# Thread: Second linear differential euqation with variable coefficient how to solve

1. ## Second linear differential euqation with variable coefficient how to solve

(1-x^2)y'' - xy' +4y = 2x (1 -x^2)^1/2

Hint use the substitution x =sin t
I used it and end with

cos t y'' + sin t y' - (sin t)/(cos t) y' + 4y = 2 sin t (cos t)

how to solve this i just want the name of the method

2. ## Re: Second linear differential euqation with variable coefficient how to solve

Hi !
There is a mistake in your substitution.
Show the details of what you have done and it will be possible to see where is the snag.

3. ## Re: Second linear differential euqation with variable coefficient how to solve

Originally Posted by Amer
(1-x^2)y'' - xy' +4y = 2x (1 -x^2)^1/2

Hint use the substitution x =sin t
I used it and end with

cos t y'' + sin t y' - (sin t)/(cos t) y' + 4y = 2 sin t (cos t)

how to solve this i just want the name of the method
If looks like you just made an error in your dervaitves. You are really close!

Suppose that y is a function of t

$y(t)$ and $x=\sin(t)$

Then by the chain rule we have

$\frac{dy}{dt}=\frac{dy}{dx}\frac{dx}{dt}$

We can take the derivative again using the product and chain rule to get

$\frac{d^2y}{dx^2} =\left( \frac{dx}{dt}\right)^2\frac{d^2y}{dx^2}+\frac{dy}{ dx}\frac{d^2x}{dt^2}$

If you work the above derivatives you will get the first two terms of your ODE.

Best wishes.

TES

4. ## Re: Second linear differential euqation with variable coefficient how to solve

Originally Posted by TheEmptySet
If looks like you just made an error in your dervaitves. You are really close!

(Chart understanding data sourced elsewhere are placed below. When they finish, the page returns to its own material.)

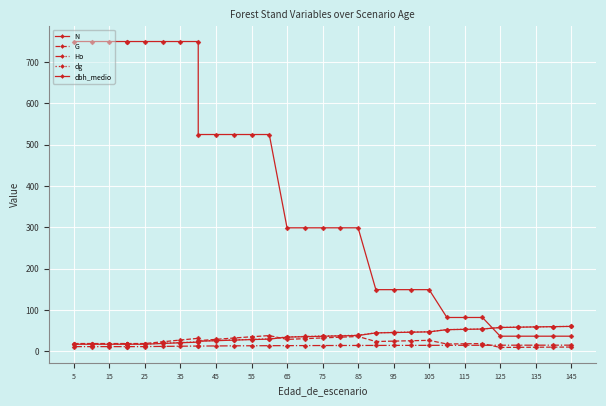

True or false: Ho and dbh_medio intersect in this chart.

False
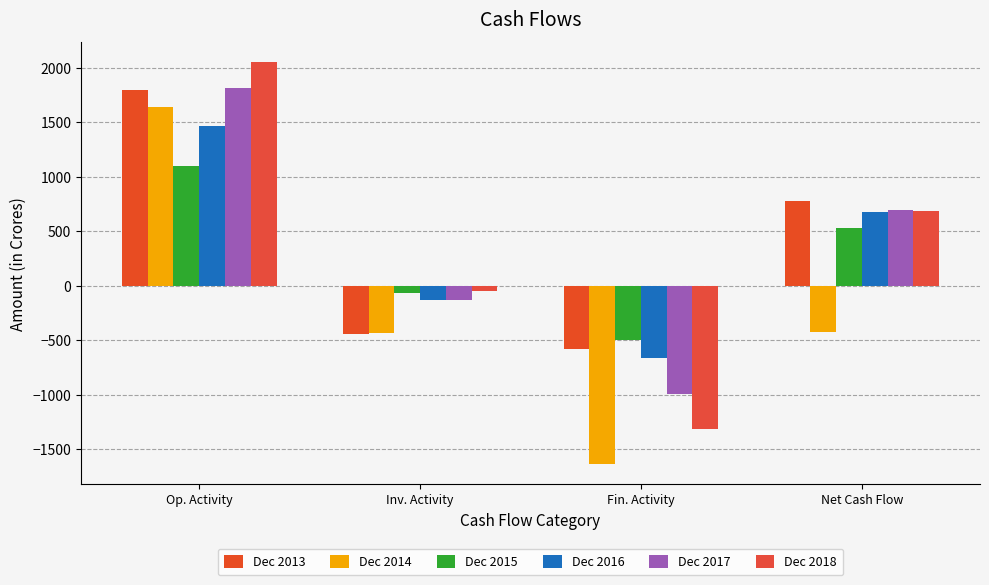

Is the value of Dec 2015 at Fin. Activity greater than the value of Dec 2017 at Fin. Activity?

Yes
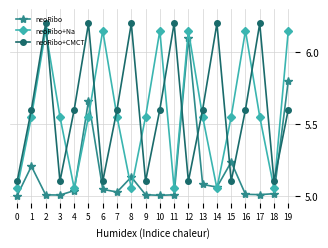

In neoRibo+Na, how many points are higher than both neighbors (excluding endpoints)?

5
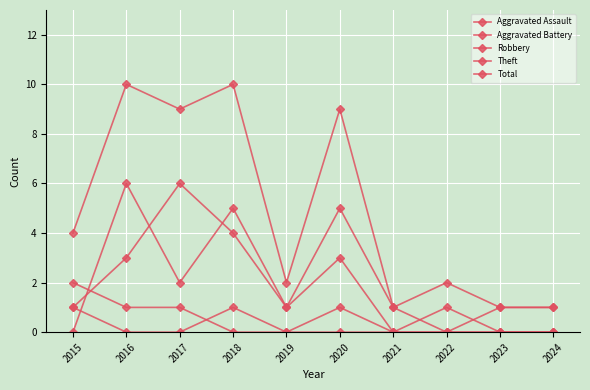

Is this an area chart (filled region under the line)?

No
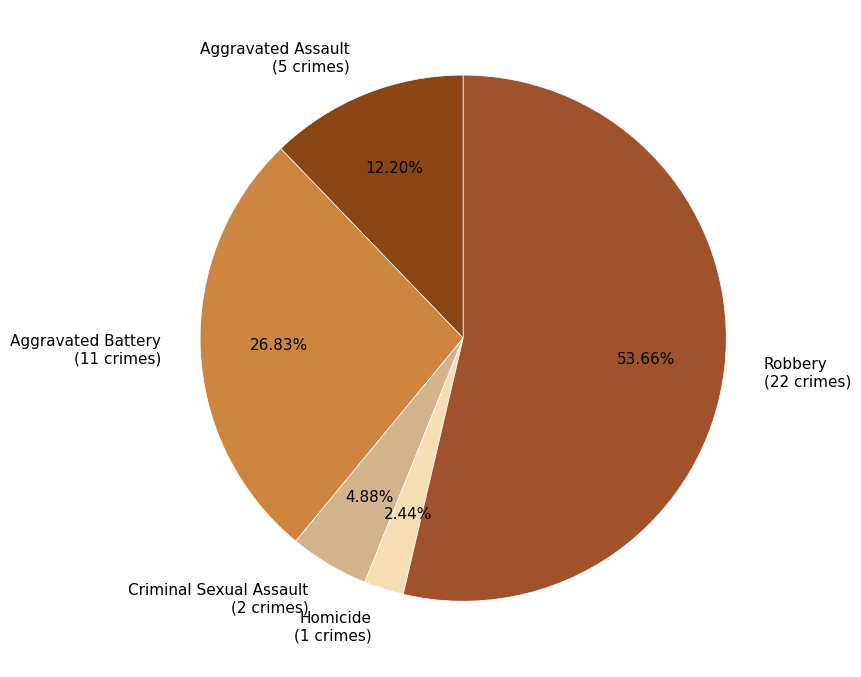

Count the number of slices in the pie.

5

Suppose that y is a function of t

$y(t)$ and $x=\sin(t)$

Then by the chain rule we have

$\frac{dy}{dt}=\frac{dy}{dx}\frac{dx}{dt}$

We can take the derivative again using the product and chain rule to get

$\frac{d^2y}{dx^2} =\left( \frac{dx}{dt}\right)^2\frac{d^2y}{dx^2}+\frac{dy}{ dx}\frac{d^2x}{dt^2}$

If you work the above derivatives you will get the first two terms of your ODE.

Best wishes.

TES
My question is
$(1-x^2)\frac{d^2y}{dx^2} - x\frac{dy}{dx} + 4y = 2x \sqrt{1-x^2}$

The sub is
$x = \sin t \Rightarrow \dfrac{dx}{dt} = \cos t \Rightarrow \dfrac{d^2x}{dt^2} = -\sin t$

$\dfrac{dy}{dt} = \dfrac{dy}{dx} \dfrac{dx}{dt}$

I made a mistake in follwing, i write it like below but when i differentiate with respect to t,
$\dfrac{dy}{dx} = \dfrac{\dfrac{dy}{dt}}{\dfrac{dx}{dt}}$
the left hand side I write it like this
$\dfrac{d^2y}{dx^2}$ which should be like this $\dfrac{d^2y}{dx^2} \dfrac{dy}{dt}$

Thanks very much both

5. ## Re: Second linear differential euqation with variable coefficient how to solve

Originally Posted by Amer
$\dfrac{d^2y}{dx^2}$ which should be like this $\dfrac{d^2y}{dx^2} \dfrac{dy}{dt}$
No, that is your mistake.
In order to obtain d²y/dx² you have to write :
d²y/dx² = dz/dx = (dz/dt)/(dx/dt) where z = dy/dx
Frist, express dy/dx as an expression which contains only (dy/dt) and t , without any x in it.